(Stored data entries)
+ + + + +
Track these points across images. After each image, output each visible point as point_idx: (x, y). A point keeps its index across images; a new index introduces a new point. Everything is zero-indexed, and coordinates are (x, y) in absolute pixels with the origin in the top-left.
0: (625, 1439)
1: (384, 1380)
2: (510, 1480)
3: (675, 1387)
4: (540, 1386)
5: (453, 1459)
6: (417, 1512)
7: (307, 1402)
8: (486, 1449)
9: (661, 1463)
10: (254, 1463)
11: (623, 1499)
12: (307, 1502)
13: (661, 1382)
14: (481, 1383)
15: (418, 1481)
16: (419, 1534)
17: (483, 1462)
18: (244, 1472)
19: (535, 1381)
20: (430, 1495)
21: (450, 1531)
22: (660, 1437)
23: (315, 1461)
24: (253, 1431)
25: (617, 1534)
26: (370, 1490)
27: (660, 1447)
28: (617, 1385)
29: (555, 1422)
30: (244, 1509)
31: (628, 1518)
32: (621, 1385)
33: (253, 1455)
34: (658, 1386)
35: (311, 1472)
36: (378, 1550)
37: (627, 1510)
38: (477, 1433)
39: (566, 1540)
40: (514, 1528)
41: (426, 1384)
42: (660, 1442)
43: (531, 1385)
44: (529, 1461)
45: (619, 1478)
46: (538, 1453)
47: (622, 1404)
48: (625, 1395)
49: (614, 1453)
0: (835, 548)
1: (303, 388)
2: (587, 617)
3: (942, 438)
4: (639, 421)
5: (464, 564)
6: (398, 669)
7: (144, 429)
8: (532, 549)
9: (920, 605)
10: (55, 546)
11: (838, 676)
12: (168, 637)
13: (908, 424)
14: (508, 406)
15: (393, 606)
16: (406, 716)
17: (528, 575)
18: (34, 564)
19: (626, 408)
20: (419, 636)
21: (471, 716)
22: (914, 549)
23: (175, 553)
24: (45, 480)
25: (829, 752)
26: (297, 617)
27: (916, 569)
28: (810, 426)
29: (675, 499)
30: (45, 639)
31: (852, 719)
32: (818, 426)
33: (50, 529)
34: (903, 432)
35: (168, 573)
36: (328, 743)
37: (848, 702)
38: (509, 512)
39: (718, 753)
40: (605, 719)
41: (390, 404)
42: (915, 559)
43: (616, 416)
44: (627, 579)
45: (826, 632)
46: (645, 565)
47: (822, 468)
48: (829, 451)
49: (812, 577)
+ + + + +
Update all of the data above so that "top-left" becomes "upper-left" wherever it occurs. Leave every other character unchanged.

Track these points across images. After each image, output each visible point as point_idx: (x, y). A point keeps its index across images; a new index introduces a new point. Everything is zero-indexed, and coordinates are (x, y) in absolute pixels with the origin in the upper-left.
0: (625, 1439)
1: (384, 1380)
2: (510, 1480)
3: (675, 1387)
4: (540, 1386)
5: (453, 1459)
6: (417, 1512)
7: (307, 1402)
8: (486, 1449)
9: (661, 1463)
10: (254, 1463)
11: (623, 1499)
12: (307, 1502)
13: (661, 1382)
14: (481, 1383)
15: (418, 1481)
16: (419, 1534)
17: (483, 1462)
18: (244, 1472)
19: (535, 1381)
20: (430, 1495)
21: (450, 1531)
22: (660, 1437)
23: (315, 1461)
24: (253, 1431)
25: (617, 1534)
26: (370, 1490)
27: (660, 1447)
28: (617, 1385)
29: (555, 1422)
30: (244, 1509)
31: (628, 1518)
32: (621, 1385)
33: (253, 1455)
34: (658, 1386)
35: (311, 1472)
36: (378, 1550)
37: (627, 1510)
38: (477, 1433)
39: (566, 1540)
40: (514, 1528)
41: (426, 1384)
42: (660, 1442)
43: (531, 1385)
44: (529, 1461)
45: (619, 1478)
46: (538, 1453)
47: (622, 1404)
48: (625, 1395)
49: (614, 1453)
0: (835, 548)
1: (303, 388)
2: (587, 617)
3: (942, 438)
4: (639, 421)
5: (464, 564)
6: (398, 669)
7: (144, 429)
8: (532, 549)
9: (920, 605)
10: (55, 546)
11: (838, 676)
12: (168, 637)
13: (908, 424)
14: (508, 406)
15: (393, 606)
16: (406, 716)
17: (528, 575)
18: (34, 564)
19: (626, 408)
20: (419, 636)
21: (471, 716)
22: (914, 549)
23: (175, 553)
24: (45, 480)
25: (829, 752)
26: (297, 617)
27: (916, 569)
28: (810, 426)
29: (675, 499)
30: (45, 639)
31: (852, 719)
32: (818, 426)
33: (50, 529)
34: (903, 432)
35: (168, 573)
36: (328, 743)
37: (848, 702)
38: (509, 512)
39: (718, 753)
40: (605, 719)
41: (390, 404)
42: (915, 559)
43: (616, 416)
44: (627, 579)
45: (826, 632)
46: (645, 565)
47: (822, 468)
48: (829, 451)
49: (812, 577)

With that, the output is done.